Что пряталось в пристальном взгляде, сходу было не понять. Смутившись, Святослав помассировал ноющий под энпортом висок, потом снова поднял глаза.
— Нет, конечно, нет… Это… Это совсем иное… Просто мне нужно было… — он вдруг оскалился и навалился на стол. — Мне — нужно. Так я смогу наверстать. Так мы будем вместе, и все годы…
Голова снова вспыхнула болью. Встав и открыв холодильник, Святослав добыл уже остывший пакет молока, приложил к затылку. Мрачно посмотрев на Гульназ, проворчал:
— Мне правда нужно.
— Тебе нужно принять реальность, — отрезала гостья. — Такой, какая она есть.
На кухню спустилось молчание. Молоко нагрелось, Святослав потёр лоб тыльной стороной ладони.
— Пожалуйста. Давай ты не будешь мне мешать.
Гульназ встала. Аккуратно задвинула стул под столешницу. Скривила губы и бросила:
— Мешать? Хорошо, не буду.
В прихожей хлопнула дверь. Святослав постоял ещё и понял, что без таблетки всё же не обойтись.
***
«Мать» гуляла по дому и задавала вопросы. Почему без занавесок? Давно ли делал ремонт? Зачем захламил чердак? Святослав улыбался, чувствуя, что со стороны выглядит глупо и по-ребячески, но тут же мысленно плевал: «А и пусть». В какой-то момент он, искренне веселясь, широко повёл рукой и выдал полную индульгенцию. Хлам, ремонт, занавески? Сколько угодно, мам. Лишь бы в удовольствие.
Ближе к вечеру голова забыла про таблетку и принялась трещать снова. Даже абсолютно «те самые» пирожки перестали спасать. Пока он мял шейные мышцы и морщился, «мать» подкралась со спины.
— Много работать вредно. — Абсолютно неотличимые от настоящих пальцы легли на плечи, погладили трапецию. — Над чем опять сидишь?
Осторожно, чтобы не ляпнуть лишнего, Святослав разжал губы:
— Вот, собрал тут… — он покрутил мизинцем вокруг энпорта. — Это для связи с сетью.
— И сразу на себя, — присев напротив, «мать» цокнула языком. — Давай-ка иди приляг. Моська бледная, под глазами синим-синё... Как специалист говорю: утро вечера мудренее.
Сколько лет уже его так не укладывали? Сколько лет не звучало этих чуть насмешливых, но заботливых слов? Прикрыв глаза, Святослав понял: да, надо лечь. Надо отоспаться за последние дни. Слишком много волнений за слишком краткое время. А с утра пересмотреть конструкцию, подкрутить плотность потока…

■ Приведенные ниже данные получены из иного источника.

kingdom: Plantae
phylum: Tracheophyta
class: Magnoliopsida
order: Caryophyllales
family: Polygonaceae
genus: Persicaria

Уже растянувшись на кровати, он понял, что улыбается. Жизнь, рухнувшая было в потенциальную яму, налаживалась. И налаживалась единственно верным способом.
Ему ничего не снилось. Совсем ничего.
***
Утро наступило как-то разом, по щелчку. Голова перестала ныть, тело наливалось бодростью, мысли звенели от чистоты и порядка в них. Потянувшись, Святослав тронул пальцами энпорт… И замер.
Это был другой энпорт. Не тот, что он проектировал. Не тот, что весь вчерашний день держал в связке сознание и вычислительные мощности кластера. Вскочив, Святослав ринулся в мастерскую.
На стене висела проекция схемы. Да, выглядит куда оптимальнее. И над этим контуром он долго размышлял, но оставил как есть, а теперь ясно, что надо было подгонять. Всё именно так, как если бы сам посидел над проектом пару недель, а не сварганил на скорую руку в приступе вдохновения. Ладно, что с моделью?
Кластер отдал диагностику с некоторой даже лихостью, словно гордился проделанной работой. Параметры всё ещё плыли, но паттерн стал гораздо плавнее, изящнее. Сзади раздались шаги.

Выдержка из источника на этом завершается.